Aqui há o reforço de mais uma opinião sobre Caetano Veloso não ser pardo nem negro, coincidindo com o que já verifiquei anteriormente. O depoimento da professora mostra que dois (Milton e Zumbi) dos seis estudantes já desistiram do curso, comprovando que há uma necessidade de um acompanhamento institucional para a permanência desses alunos.

3) Você considerou relevante as aulas elaboradas e desenvolvidas por meio da Competência Simbólica? De que forma? Como isso ajudou os alunos? Os alunos cotistas negros pareceram mais participativos?

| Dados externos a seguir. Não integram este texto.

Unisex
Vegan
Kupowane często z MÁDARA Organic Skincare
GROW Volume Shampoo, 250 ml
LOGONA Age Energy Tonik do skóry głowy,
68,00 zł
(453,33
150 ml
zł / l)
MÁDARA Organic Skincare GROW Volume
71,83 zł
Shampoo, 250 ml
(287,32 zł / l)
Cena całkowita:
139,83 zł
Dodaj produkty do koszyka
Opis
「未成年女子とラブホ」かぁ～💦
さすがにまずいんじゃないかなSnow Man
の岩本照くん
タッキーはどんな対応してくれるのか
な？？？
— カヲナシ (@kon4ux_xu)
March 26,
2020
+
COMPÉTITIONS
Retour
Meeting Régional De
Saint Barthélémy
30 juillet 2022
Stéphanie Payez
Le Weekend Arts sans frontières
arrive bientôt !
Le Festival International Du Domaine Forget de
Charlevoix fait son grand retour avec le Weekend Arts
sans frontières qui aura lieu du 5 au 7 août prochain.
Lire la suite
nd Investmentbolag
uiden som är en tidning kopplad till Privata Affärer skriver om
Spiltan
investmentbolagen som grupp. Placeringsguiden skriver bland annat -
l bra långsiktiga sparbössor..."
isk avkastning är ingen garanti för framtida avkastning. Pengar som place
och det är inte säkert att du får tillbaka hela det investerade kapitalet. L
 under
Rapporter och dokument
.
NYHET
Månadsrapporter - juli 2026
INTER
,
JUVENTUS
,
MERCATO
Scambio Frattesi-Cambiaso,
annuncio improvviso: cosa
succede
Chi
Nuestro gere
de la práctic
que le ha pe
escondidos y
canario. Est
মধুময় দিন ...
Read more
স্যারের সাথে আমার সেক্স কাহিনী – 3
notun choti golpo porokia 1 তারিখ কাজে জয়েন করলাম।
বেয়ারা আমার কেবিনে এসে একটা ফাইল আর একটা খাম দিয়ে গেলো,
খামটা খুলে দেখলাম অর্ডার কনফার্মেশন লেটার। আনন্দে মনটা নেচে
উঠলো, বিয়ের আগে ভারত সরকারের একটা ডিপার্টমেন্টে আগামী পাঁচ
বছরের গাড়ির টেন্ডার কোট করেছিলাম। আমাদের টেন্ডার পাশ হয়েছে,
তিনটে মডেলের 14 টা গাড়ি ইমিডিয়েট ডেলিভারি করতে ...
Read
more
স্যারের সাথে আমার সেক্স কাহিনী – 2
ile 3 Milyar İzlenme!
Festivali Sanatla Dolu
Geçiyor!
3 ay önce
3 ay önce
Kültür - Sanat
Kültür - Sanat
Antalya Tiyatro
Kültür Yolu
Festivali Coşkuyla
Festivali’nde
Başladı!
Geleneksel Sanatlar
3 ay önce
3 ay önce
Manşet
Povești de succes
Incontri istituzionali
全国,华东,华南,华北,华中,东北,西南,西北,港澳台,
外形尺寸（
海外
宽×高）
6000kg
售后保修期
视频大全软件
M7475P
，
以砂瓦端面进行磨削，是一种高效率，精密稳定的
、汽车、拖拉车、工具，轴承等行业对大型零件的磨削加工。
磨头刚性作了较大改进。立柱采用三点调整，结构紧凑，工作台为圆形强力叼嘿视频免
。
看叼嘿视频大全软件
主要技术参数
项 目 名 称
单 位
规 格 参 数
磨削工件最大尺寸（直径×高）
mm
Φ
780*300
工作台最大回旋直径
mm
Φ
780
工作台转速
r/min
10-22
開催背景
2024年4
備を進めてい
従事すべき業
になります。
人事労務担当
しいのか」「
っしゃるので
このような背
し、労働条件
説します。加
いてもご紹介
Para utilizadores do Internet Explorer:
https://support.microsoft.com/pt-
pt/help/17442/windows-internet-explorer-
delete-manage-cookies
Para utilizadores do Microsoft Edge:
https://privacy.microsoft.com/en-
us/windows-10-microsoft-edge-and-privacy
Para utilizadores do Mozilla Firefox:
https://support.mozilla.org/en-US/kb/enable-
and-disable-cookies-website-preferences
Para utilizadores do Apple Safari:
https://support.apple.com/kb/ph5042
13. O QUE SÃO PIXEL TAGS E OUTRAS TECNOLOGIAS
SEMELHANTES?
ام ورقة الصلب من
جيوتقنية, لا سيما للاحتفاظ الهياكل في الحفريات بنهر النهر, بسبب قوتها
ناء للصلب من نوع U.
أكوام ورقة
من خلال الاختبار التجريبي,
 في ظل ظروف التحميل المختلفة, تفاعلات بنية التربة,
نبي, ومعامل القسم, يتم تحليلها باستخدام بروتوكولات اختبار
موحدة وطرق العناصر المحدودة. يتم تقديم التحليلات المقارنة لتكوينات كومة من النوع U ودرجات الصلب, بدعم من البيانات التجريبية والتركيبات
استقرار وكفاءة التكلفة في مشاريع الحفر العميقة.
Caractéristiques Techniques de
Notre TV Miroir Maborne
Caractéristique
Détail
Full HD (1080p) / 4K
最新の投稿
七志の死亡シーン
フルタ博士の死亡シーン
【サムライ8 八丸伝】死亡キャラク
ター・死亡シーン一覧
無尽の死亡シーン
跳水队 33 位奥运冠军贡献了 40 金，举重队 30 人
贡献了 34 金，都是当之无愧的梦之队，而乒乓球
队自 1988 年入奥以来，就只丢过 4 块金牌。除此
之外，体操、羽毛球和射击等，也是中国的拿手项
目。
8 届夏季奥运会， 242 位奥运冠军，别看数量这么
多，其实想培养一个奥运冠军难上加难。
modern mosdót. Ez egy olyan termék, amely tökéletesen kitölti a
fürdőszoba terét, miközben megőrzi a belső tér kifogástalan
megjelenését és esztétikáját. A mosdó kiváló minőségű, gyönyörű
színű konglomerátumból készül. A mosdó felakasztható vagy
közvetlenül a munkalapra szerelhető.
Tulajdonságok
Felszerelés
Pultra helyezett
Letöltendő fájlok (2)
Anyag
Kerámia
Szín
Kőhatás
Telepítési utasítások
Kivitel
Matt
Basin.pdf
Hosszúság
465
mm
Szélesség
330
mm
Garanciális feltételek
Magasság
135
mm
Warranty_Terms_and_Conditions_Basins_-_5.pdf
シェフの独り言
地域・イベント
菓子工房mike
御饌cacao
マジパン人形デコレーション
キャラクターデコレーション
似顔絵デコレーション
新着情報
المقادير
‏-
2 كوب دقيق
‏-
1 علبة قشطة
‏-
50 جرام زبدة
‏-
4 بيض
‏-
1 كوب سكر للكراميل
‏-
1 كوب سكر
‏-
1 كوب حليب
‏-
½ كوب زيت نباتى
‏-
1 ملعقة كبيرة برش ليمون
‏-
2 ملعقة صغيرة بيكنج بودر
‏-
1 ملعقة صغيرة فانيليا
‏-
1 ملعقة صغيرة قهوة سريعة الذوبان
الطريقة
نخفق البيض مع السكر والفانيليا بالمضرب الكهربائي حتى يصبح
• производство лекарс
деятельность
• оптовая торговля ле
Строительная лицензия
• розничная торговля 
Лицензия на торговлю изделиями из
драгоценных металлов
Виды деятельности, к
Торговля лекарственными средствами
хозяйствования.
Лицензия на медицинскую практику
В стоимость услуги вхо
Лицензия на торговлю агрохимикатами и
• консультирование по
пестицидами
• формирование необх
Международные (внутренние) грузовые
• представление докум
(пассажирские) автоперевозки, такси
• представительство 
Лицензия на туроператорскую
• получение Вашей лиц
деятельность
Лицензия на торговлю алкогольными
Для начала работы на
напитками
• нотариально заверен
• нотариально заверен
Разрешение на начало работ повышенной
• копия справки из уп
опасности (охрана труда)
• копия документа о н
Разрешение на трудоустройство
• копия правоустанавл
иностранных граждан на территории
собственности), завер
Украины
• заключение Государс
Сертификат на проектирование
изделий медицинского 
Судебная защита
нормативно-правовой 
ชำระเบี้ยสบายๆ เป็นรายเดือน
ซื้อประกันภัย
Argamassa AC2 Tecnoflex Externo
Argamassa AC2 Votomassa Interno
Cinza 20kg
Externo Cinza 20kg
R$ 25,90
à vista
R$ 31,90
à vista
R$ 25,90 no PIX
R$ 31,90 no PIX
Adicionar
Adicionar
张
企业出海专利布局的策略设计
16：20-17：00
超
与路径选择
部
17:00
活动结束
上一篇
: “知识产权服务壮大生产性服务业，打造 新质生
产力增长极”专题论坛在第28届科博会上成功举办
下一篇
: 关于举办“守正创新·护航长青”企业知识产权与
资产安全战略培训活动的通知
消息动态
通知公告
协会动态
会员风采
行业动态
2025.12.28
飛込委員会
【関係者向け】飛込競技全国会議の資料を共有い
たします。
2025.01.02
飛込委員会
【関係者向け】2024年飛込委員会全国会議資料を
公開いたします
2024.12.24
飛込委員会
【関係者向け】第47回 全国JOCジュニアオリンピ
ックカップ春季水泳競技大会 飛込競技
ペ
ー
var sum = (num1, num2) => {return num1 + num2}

Sim. Principalmente a que mais me marcou foi aquela aula do filme da professora que a gente viu né e as questões de discussão do texto, as questões de discussão do filme que eu vi que ali tinha chamado bastante a atenção deles... Sabe aquilo ali tinha marcado bastante eles tinham gostado os alunos todos, em geral, e ali que eu vi que a partir da discussão eles conseguem se interessar mais até pelo inglês. Eu

achei relevante. Foram participativos os que sempre foram participativos, por

exemplo, normalmente não participavam o Zumbi e o Milton não muito... mas estavam mais interessados na aula.

Quando a professora diz que “os alunos todos, em geral” gostaram, reforça a questão que coloco desde o início deste trabalho de que os estudantes brancos também podem se conscientizar das questões de raça e preconceito ao participarem de aulas que promovam atividades pedagógicas que desenvolvam sua Competência Simbólica. O fato de os estudantes que raramente ou nunca participam (Zumbi e Milton) se mostrarem, pelo menos, “mais interessados” já é um passo para seu desenvolvimento e empoderamento.

A professora considerou as aulas sob a perspectiva do desenvolvimento da Competência Simbólica relevante e essa sua análise é um dos subsídios que serve para confirmar minhas expectativas de que as aulas promoveram consciência crítica e engajamento

por parte dos estudantes. Os demais subsídios serão analisados e discutidos no decorrer deste trabalho.